Another spectacular pond is a carved stone basin with crystal clear water, where koi fish swim. There were several large koi fish and in
different colors.
Post our visit, I started feeling hungry and hence decided to
head to Kintamani for lunch. Kintamani is famous for the dormant volcanic peak,
Mount Batur and a lake with the same name. From the restaurant, we had a panoramic view of the 3 peaks (Batur I, II & III) as well as the lake. Lunch was buffet and sumptuous.
Post
Kintamani, we went to see the coffee plantation where we were given a short
demo on the preparation of different kinds of coffee (arabiatta, Balinese and
Luwak). Luwak is the most interesting as it is made from the droppings of the
Luwak (animal). Kopi luwak is the world’s most expensive coffee. The Luwak eats the coffee pods which gets digested in its
stomach before coming out as droppings. These droppings are collected,
processed, and roasted before turning them into coffee powder). I tasted a cup
of Luwak coffee (it is strong, but nice. I didn’t purchase it with the fear of
getting used to some taste which I won’t get later) while Ari was given the
option of 15 different flavours of tea and coffee.

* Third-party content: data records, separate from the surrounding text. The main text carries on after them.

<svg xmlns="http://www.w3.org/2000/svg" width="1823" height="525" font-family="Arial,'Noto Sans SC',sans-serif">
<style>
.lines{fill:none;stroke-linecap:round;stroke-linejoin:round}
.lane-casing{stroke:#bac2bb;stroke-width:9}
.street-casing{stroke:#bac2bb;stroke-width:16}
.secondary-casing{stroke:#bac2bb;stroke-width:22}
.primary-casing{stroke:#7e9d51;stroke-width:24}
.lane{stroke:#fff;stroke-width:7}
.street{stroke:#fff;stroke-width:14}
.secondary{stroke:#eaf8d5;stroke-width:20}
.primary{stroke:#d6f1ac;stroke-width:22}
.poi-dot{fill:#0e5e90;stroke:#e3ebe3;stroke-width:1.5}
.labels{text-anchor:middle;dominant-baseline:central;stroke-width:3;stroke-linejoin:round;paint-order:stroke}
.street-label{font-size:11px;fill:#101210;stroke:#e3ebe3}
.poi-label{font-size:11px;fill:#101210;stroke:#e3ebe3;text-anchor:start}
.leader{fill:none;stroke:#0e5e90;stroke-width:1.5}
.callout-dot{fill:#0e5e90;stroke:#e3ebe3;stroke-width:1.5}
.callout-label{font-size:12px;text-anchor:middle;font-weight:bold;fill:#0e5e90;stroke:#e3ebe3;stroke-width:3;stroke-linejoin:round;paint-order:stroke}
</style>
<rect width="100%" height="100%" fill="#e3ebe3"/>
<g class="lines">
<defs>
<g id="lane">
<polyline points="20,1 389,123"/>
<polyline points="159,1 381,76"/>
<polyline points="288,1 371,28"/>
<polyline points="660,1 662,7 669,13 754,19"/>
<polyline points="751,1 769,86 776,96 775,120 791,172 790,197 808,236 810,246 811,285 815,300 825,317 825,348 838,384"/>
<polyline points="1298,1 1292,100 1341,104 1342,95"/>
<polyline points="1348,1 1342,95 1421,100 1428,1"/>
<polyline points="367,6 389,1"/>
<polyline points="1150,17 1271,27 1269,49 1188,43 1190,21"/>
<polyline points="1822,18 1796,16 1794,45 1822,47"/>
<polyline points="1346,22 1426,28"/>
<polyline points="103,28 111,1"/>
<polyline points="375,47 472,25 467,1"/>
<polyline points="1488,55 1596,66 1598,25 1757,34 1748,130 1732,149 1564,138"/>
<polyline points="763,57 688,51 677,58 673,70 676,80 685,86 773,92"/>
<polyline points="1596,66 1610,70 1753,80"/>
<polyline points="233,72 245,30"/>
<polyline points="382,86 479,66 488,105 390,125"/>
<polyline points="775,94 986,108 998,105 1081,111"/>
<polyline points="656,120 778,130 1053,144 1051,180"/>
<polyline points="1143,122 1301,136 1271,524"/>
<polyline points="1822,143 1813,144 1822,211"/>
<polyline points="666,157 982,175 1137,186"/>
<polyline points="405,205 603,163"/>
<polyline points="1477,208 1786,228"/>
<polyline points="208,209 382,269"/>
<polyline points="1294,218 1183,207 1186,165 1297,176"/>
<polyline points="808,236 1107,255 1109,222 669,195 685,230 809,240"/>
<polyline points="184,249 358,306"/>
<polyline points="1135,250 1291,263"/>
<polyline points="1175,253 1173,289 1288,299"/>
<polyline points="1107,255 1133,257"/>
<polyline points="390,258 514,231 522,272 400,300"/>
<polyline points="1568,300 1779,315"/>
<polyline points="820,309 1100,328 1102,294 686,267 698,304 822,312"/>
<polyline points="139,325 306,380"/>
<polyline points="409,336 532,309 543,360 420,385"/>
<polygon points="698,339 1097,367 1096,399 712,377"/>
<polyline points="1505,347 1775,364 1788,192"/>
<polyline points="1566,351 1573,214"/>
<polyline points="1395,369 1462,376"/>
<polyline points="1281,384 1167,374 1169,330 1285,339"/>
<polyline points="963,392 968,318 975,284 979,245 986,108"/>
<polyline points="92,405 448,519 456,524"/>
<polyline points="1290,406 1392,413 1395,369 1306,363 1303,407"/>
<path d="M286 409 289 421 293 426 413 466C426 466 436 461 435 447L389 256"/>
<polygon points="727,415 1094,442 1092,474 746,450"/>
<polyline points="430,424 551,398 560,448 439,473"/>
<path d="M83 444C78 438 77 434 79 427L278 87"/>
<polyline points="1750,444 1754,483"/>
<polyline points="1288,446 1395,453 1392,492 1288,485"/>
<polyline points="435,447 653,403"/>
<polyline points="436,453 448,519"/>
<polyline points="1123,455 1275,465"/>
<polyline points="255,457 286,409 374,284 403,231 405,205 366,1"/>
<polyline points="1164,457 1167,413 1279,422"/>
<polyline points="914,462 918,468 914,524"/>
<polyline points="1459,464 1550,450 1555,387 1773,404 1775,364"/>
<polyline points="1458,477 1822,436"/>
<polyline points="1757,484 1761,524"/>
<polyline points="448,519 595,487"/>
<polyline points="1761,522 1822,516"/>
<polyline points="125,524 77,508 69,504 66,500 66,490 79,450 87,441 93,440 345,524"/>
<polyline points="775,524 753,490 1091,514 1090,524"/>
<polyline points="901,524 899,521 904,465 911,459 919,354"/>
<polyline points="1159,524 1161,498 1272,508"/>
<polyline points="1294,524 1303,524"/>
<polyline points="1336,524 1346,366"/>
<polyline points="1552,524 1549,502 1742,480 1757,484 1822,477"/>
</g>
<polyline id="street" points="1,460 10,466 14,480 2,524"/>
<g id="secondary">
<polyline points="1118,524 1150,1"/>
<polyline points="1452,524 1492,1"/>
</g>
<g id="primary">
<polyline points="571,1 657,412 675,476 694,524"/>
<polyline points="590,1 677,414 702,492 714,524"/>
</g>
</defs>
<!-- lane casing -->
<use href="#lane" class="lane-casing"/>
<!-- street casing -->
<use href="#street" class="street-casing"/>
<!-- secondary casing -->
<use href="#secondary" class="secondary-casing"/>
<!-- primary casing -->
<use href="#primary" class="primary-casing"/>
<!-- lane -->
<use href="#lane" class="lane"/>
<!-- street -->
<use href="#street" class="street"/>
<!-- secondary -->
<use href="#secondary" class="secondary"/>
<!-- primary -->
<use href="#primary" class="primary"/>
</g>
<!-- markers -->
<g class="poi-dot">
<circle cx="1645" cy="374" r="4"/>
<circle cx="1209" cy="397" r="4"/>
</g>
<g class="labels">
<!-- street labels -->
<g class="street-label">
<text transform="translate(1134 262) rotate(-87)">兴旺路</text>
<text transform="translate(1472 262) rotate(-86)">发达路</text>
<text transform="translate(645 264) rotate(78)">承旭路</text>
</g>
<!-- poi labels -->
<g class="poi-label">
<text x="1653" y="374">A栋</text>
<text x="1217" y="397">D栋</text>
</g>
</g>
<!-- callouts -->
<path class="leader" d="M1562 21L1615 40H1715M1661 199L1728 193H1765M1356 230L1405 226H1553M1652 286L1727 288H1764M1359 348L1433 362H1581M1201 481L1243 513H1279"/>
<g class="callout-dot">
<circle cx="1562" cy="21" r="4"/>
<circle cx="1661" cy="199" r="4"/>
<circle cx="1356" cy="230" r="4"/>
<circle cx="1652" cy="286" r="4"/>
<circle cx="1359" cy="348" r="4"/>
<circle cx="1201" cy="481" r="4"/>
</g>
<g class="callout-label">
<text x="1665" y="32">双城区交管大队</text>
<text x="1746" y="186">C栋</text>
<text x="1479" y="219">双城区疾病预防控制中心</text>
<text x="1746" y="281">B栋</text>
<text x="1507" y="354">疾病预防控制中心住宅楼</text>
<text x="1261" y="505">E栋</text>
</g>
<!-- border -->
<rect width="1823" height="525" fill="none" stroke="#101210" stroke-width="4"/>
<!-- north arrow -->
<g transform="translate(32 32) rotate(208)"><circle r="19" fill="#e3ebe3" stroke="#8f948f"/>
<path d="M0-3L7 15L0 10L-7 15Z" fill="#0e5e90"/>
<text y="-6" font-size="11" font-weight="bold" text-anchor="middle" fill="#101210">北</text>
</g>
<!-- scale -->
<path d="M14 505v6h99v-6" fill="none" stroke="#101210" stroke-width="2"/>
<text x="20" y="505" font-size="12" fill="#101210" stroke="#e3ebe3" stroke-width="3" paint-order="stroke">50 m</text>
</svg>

Luwak - The animal whose excretes are converted to coffee |
A cup of Kopi Luwak |
Then we went to the Tegallalang
Rice Terrace which offer a perfect Bali photo opportunity with its dramatic views. The vista sprawls down and away to the rice terraces on the slopes across the valley. This ancient valley has a timeless quality whether there are tourists there or not.
Our last stop for the day was Ubud Palace
and Market. Though it is called a palace, it is a small place and had nothing
much to see.
The disappointment for us was the market, as it was almost closing by the time we reached and we didn’t find anything worthwhile to shop. Finally,
we had beer at a roadside café before heading back to the hotel. On reaching
the hotel, we freshened up and ended the day with a dinner at the Chinese
Restaurant (chopstick) with fried rice, grilled pork and squid fry.